Main author: Þengill Fannar Jónsson
Institution or Company: Háskóli Íslands
Co-Authors, Institution or Company:
Margrét Helga Ögmundsdóttir, Háskóli Íslands.
Introduction: Autophagy is a conserved degradation process present in all eukaryotic cells. It is necessary for turnover of cellular components to maintain normal homeostasis of the cell.
During autophagy, a double membrane layer termed the phagophore extends from cellular lipid bodies and becomes saturated with cargo, tagged or untagged for degradation. The phagophore proceeds to form a double membrane vesicle, called the autophagosome, in which the autophagic cargo is ultimately degraded. The degraded cargo is repurposed by the cell for other useful components.

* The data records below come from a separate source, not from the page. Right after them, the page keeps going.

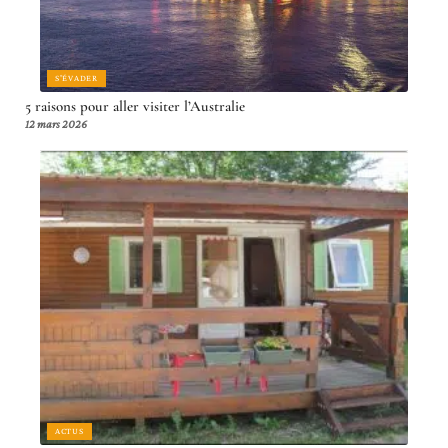
S'ÉVADER
5 raisons pour aller visiter l’Australie
12 mars 2026
ACTUS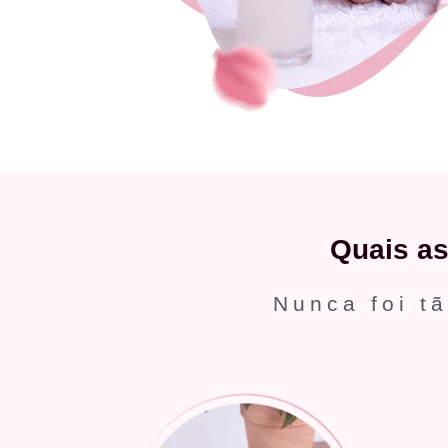
Quais a
Nunca foi tã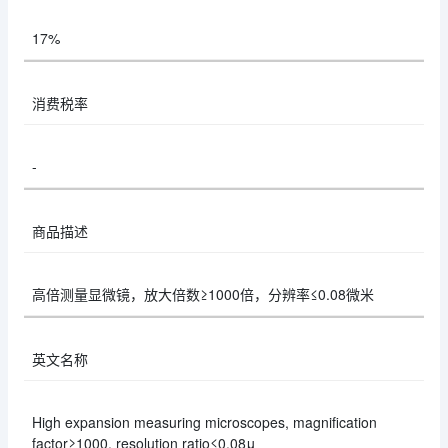
17%
消费税率
-
商品描述
高倍测量显微镜，放大倍数≥1000倍，分辨率≤0.08微米
英文名称
High expansion measuring microscopes, magnification
factor≥1000, resolution ratio≤0.08μ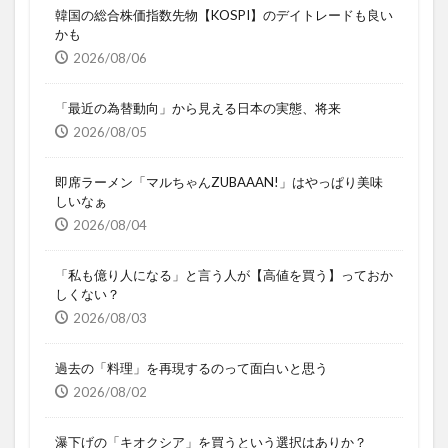
韓国の総合株価指数先物【KOSPI】のデイトレードも良い
かも
2026/08/06
「最近の為替動向」から見える日本の実態、将来
2026/08/05
即席ラーメン「マルちゃんZUBAAAN!」はやっぱり美味
しいなぁ
2026/08/04
「私も億り人になる」と言う人が【高値を買う】っておか
しくない？
2026/08/03
過去の「料理」を再現するのって面白いと思う
2026/08/02
瀑下げの「キオクシア」を買うという選択はありか？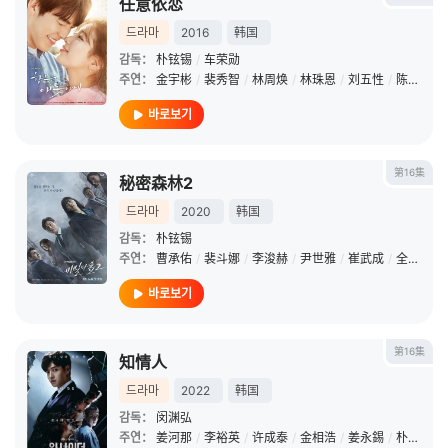
任意依恋
드라마
2016
韩国
감독：
朴铉锡
/
车荣勋
주연：
金宇彬
/
裴秀智
/
林周焕
/
林珠恩
/
刘五性
/
陈庆
/
崔
바로보기
第16集
秘密森林2
드라마
2020
韩国
감독：
朴铉锡
주연：
曹承佑
/
裴斗娜
/
李浚赫
/
尹世雅
/
崔武成
/
全慧珍
/
바로보기
第16集
知情人
드라마
2022
韩国
감독：
闵渊弘
주연：
姜河那
/
李裕英
/
许成泰
/
金相浩
/
姜永錫
/
朴成根
/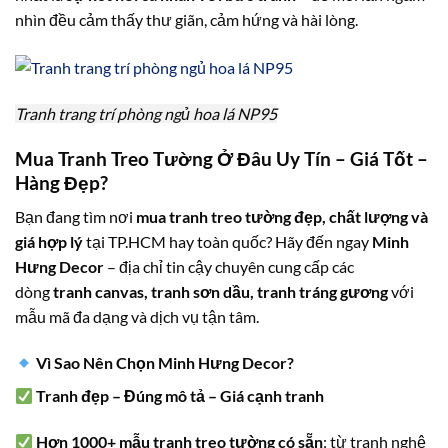
nhìn đều cảm thấy thư giãn, cảm hứng và hài lòng.
Tranh trang trí phòng ngủ hoa lá NP95
Mua Tranh Treo Tường Ở Đâu Uy Tín – Giá Tốt –
Hàng Đẹp?
Bạn đang tìm nơi
mua tranh treo tường đẹp, chất lượng và
giá hợp lý
tại TP.HCM hay toàn quốc? Hãy đến ngay
Minh
Hưng Decor
– địa chỉ tin cậy chuyên cung cấp các
dòng
tranh canvas, tranh sơn dầu, tranh tráng gương
với
mẫu mã đa dạng và dịch vụ tận tâm.
Vì Sao Nên Chọn Minh Hưng Decor?
Tranh đẹp – Đúng mô tả – Giá cạnh tranh
Hơn 1000+ mẫu tranh treo tường có sẵn
: từ tranh nghệ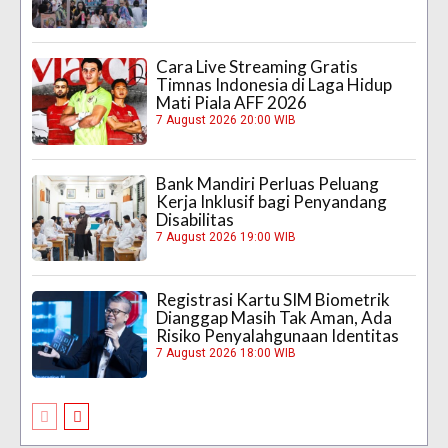
Cara Live Streaming Gratis
Timnas Indonesia di Laga Hidup
Mati Piala AFF 2026
7 August 2026 20:00 WIB
Bank Mandiri Perluas Peluang
Kerja Inklusif bagi Penyandang
Disabilitas
7 August 2026 19:00 WIB
Registrasi Kartu SIM Biometrik
Dianggap Masih Tak Aman, Ada
Risiko Penyalahgunaan Identitas
7 August 2026 18:00 WIB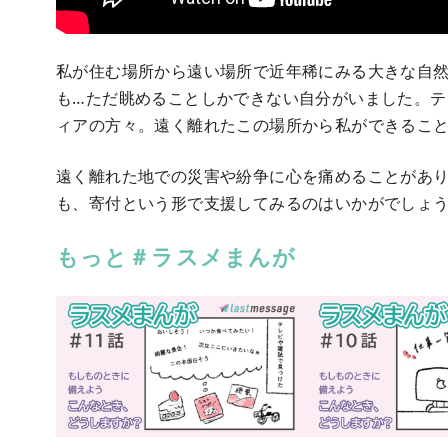
私が住む場所から遠い場所で近年稀にみる大きな自
も…ただ眺めることしかできない自分がいました。
ィアの方々。遠く離れたこの場所から私ができるこ
遠く離れた地での災害や紛争に心を痛めることがあ
も、寄付という形で支援してみるのはいかがでしょ
もっと＃ラスメまんが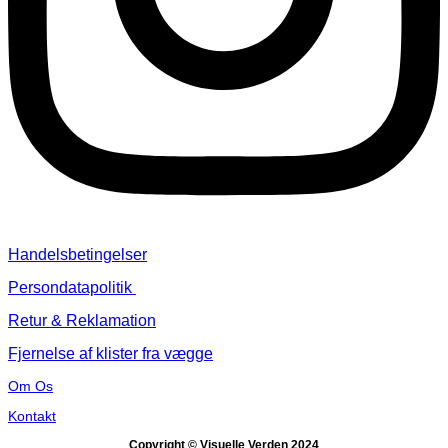
Handelsbetingelser
Persondatapolitik
Retur & Reklamation
Fjernelse af klister fra vægge
Om Os
Kontakt
Copyright © Visuelle Verden 2024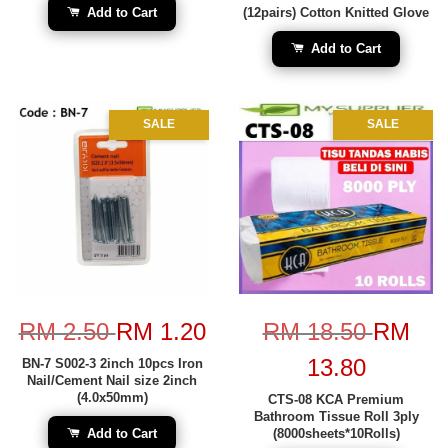
Add to Cart
(12pairs) Cotton Knitted Glove
Add to Cart
SALE
SALE
RM 2.50
RM 1.20
RM 18.50
RM
13.80
BN-7 S002-3 2inch 10pcs Iron
Nail/Cement Nail size 2inch
(4.0x50mm)
CTS-08 KCA Premium
Bathroom Tissue Roll 3ply
Add to Cart
(8000sheets*10Rolls)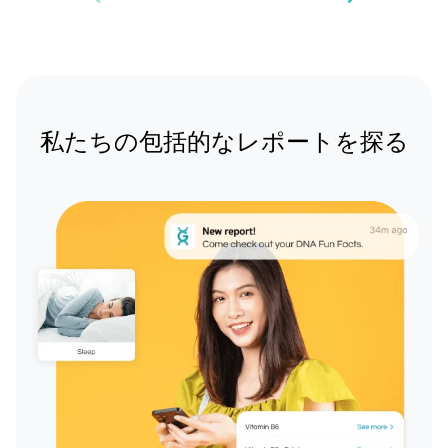
私たちの包括的なレポートを探る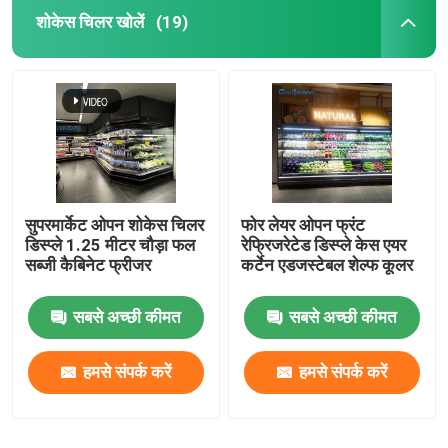
शोकेस चिलर खोलें
(19)
सुपरमार्केट ओपन शोकेस चिलर
फोर लेयर ओपन फ्रंट
डिस्प्ले 1.25 मीटर चौड़ा फल
रेफ्रिजरेटेड डिस्प्ले केस एयर
सब्जी कैबिनेट फ्रीजर
कर्टेन एडजस्टेबल शेल्फ कूलर
सबसे अच्छी कीमत
सबसे अच्छी कीमत
हमसे संपर्क करें
हमसे संपर्क करें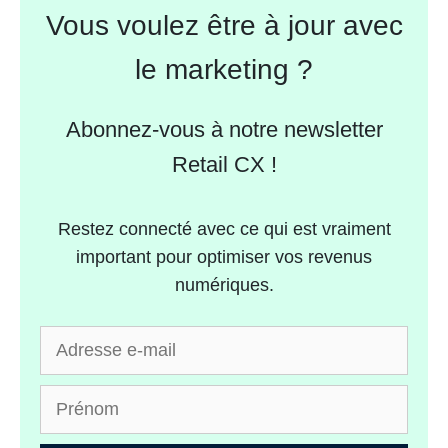
Vous voulez être à jour avec
le marketing ?
Abonnez-vous à notre newsletter
Retail CX !
Restez connecté avec ce qui est vraiment
important pour optimiser vos revenus
numériques.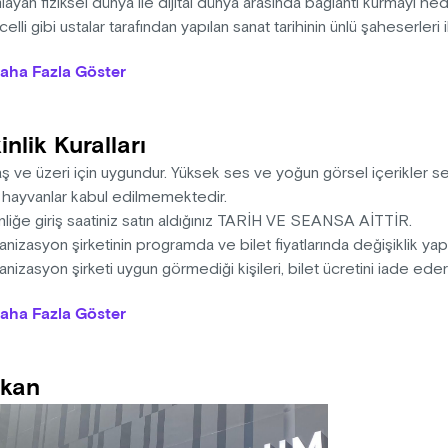
layan fiziksel dünya ile dijital dünya arasında bağlantı kurmayı h
celli gibi ustalar tarafından yapılan sanat tarihinin ünlü şaheserleri
üğünde, sanat ve bilimin ışığıyla yapay zeka algoritmalarını kull
aha Fazla Göster
zisyonların oluşturulmasıyla yeni bir sanat eseri şeklinde tekra
ların zirvesini belirleyen ustalar batı sanatının en ünlü eserlerinde
apay zeka ışığının bilgeliğinden doğan X Media Art Museum’u 500 y
inlik Kuralları
ı olan veriyle Metaverse’e taşıyacak.
aş ve üzeri için uygundur. Yüksek ses ve yoğun görsel içerikler 
: 15 dakika
l hayvanlar kabul edilmemektedir.
nliğe giriş saatiniz satın aldığınız TARİH VE SEANSA AİTTİR.
nizasyon şirketinin programda ve bilet fiyatlarında değişiklik ya
nizasyon şirketi uygun görmediği kişileri, bilet ücretini iade ed
na sahiptir.
aha Fazla Göster
i, ışığa duyarlı epilepsi hastalarını rahatsız edebilecek görsel e
gi, yüksek ses içermektedir.
sek ses ve görüntüden dolayı 0-3 yaş arası çocuklar ve evcil hay
kan
memektedir.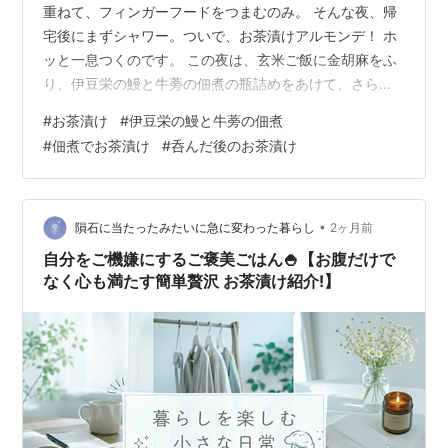
重ねて、フィンガーフードをつまむのみ。 そんな夜、帰
宅後にまずシャワー。ついで、お茶漬けアルモンデ！ ホ
ッと一息つくのです。 この夜は、玄米ご飯に金胡麻をふ
り、伊豆栄の鰻と牛蒡の佃煮の瓶詰めをあけて、さらに
刻んだ紫蘇をトップ。沸騰したお湯を、紫蘇と佃煮にか
#
お茶漬け
#
伊豆栄の鰻と牛蒡の佃煮
けまわせば、香り良いお茶漬けが、瞬時に出来上がりま
#
佃煮でお茶漬け
#
呑んだ後のお茶漬け
した。胡瓜と大根葉の浅漬けが、箸休めです。焙じ茶を
ふーふーして、自分の夜に戻ります。さ、明日に備えま
す（ニッコリ）。 ランキング参加中食べ物 ランキング参
加中【公式】2025年開設ブログ ランキング参加中gooか
•
隕石に当たったみたいに急に変わった暮らし
2ヶ月前
らきました
自分をご機嫌にするご褒美ごはん🍚【お腹だけで
なく心も満たす簡単贅沢 お茶漬け紹介!】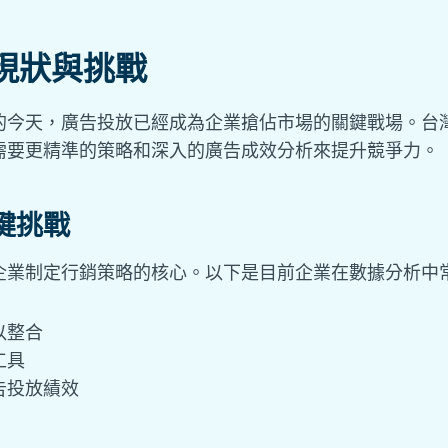
現狀與挑戰
的今天，廣告投放已經成為企業搶佔市場的關鍵戰場。台
需要更精準的策略和深入的廣告成效分析來提升競爭力。
鍵挑戰
企業制定行銷策略的核心。以下是目前企業在數據分析中
以整合
工具
告投放績效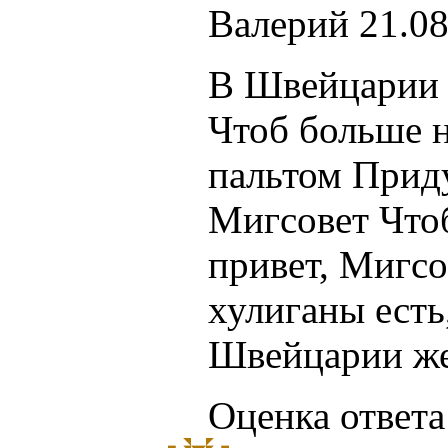
Валерий
21.08
В Швейцарии 
Чтоб больше н
пальтом Приду
Мигсовет Чтоб
привет, Мигсов
хулиганы есть,
Швейцарии же
Оценка ответа: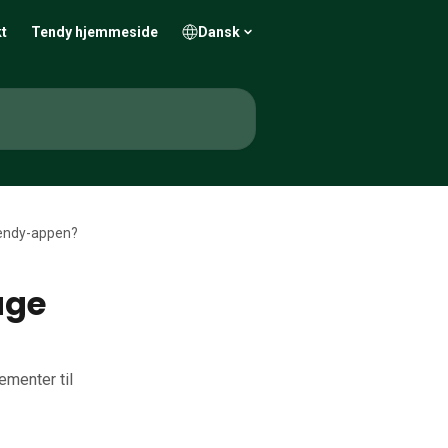
t
Tendy hjemmeside
Dansk
Tendy-appen?
uge
ementer til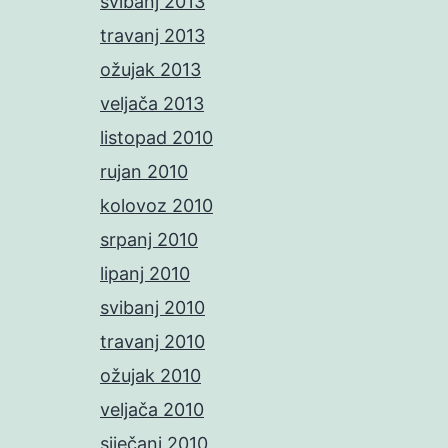
svibanj 2013
travanj 2013
ožujak 2013
veljača 2013
listopad 2010
rujan 2010
kolovoz 2010
srpanj 2010
lipanj 2010
svibanj 2010
travanj 2010
ožujak 2010
veljača 2010
siječanj 2010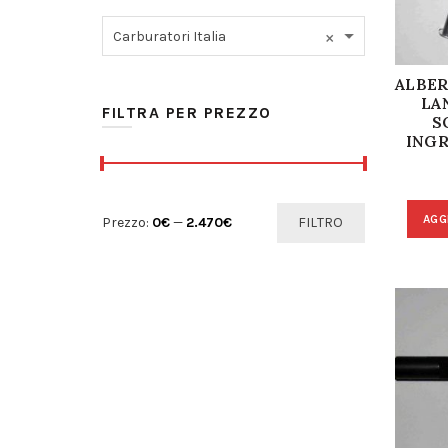
×
Carburatori Italia
ALBER
LA
FILTRA PER PREZZO
S
INGR
Prezzo Min
Prezzo Max
AGG
Prezzo:
0€
—
2.470€
FILTRO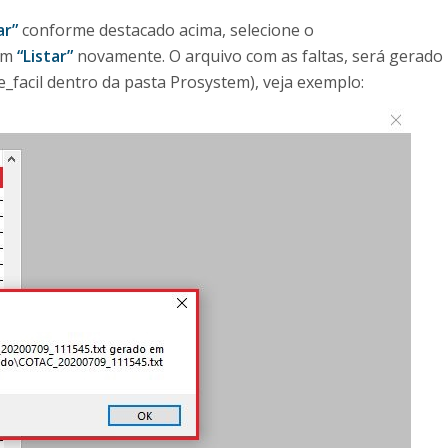
ar”
conforme destacado acima, selecione o
 em
“Listar”
novamente. O arquivo com as faltas, será gerado
facil dentro da pasta Prosystem), veja exemplo: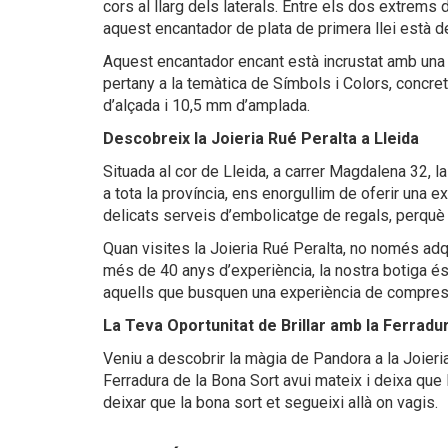
cors al llarg dels laterals. Entre els dos extrems
aquest encantador de plata de primera llei està des
Aquest encantador encant està incrustat amb una 
pertany a la temàtica de Símbols i Colors, concr
d’alçada i 10,5 mm d’amplada.
Descobreix la Joieria Rué Peralta a Lleida
Situada al cor de Lleida, a carrer Magdalena 32, l
a tota la província, ens enorgullim de oferir una
delicats serveis d’embolicatge de regals, perqu
Quan visites la Joieria Rué Peralta, no només adq
més de 40 anys d’experiència, la nostra botiga és
aquells que busquen una experiència de compres au
La Teva Oportunitat de Brillar amb la Ferradu
Veniu a descobrir la màgia de Pandora a la Joieria
Ferradura de la Bona Sort avui mateix i deixa que 
deixar que la bona sort et segueixi allà on vagis.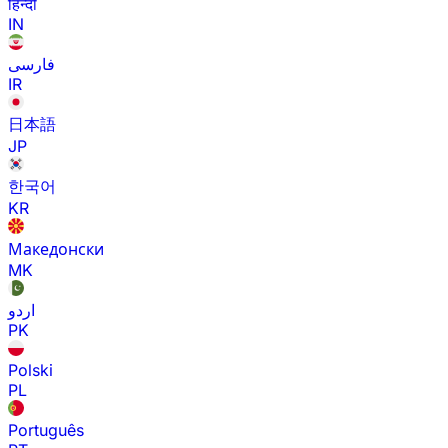
हिन्दी
IN
فارسی
IR
日本語
JP
한국어
KR
Македонски
MK
اردو
PK
Polski
PL
Português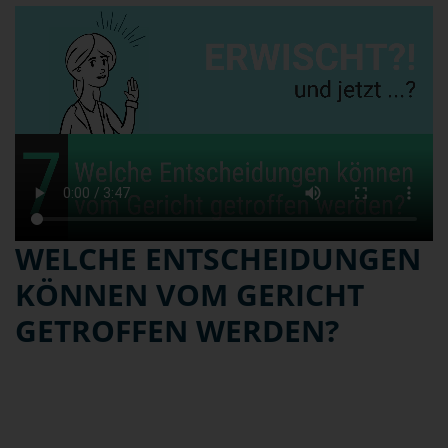
WELCHE ENTSCHEIDUNGEN
KÖNNEN VOM GERICHT
GETROFFEN WERDEN?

A variety of genes regulate and drive autophagy, one of which is GABARAP. GABARAP is one of seven members of the LC3/GABARAP family that all serve similar functions in autophagy. They mainly recognize and recruit other autophagy related proteins to the phagophore, as well as ubiquitinated cargo. Notably, GABARAP has been shown to be involved in more diverse functions.
Methods: In our study we used the TARGET, TCGA, and GTEx mRNA databases for an isoform specific analysis of 66 autophagy related genes.
Results: We identified proportionately high expression levels of two protein coding GABARAP isoforms, alternative to the characterized protein isoform.
Conclusions: The predicted products of the alternative isoforms would lack sections necessary for normal GABARAP function in autophagy. Considering the various roles of GABARAP and the contrast of isoform expression it will be important to determine whether the isoforms are stable as proteins and if so what role/roles they might have. Better understanding of the autophagy machinery is fundamental in furthering our understanding of its role in health and disease.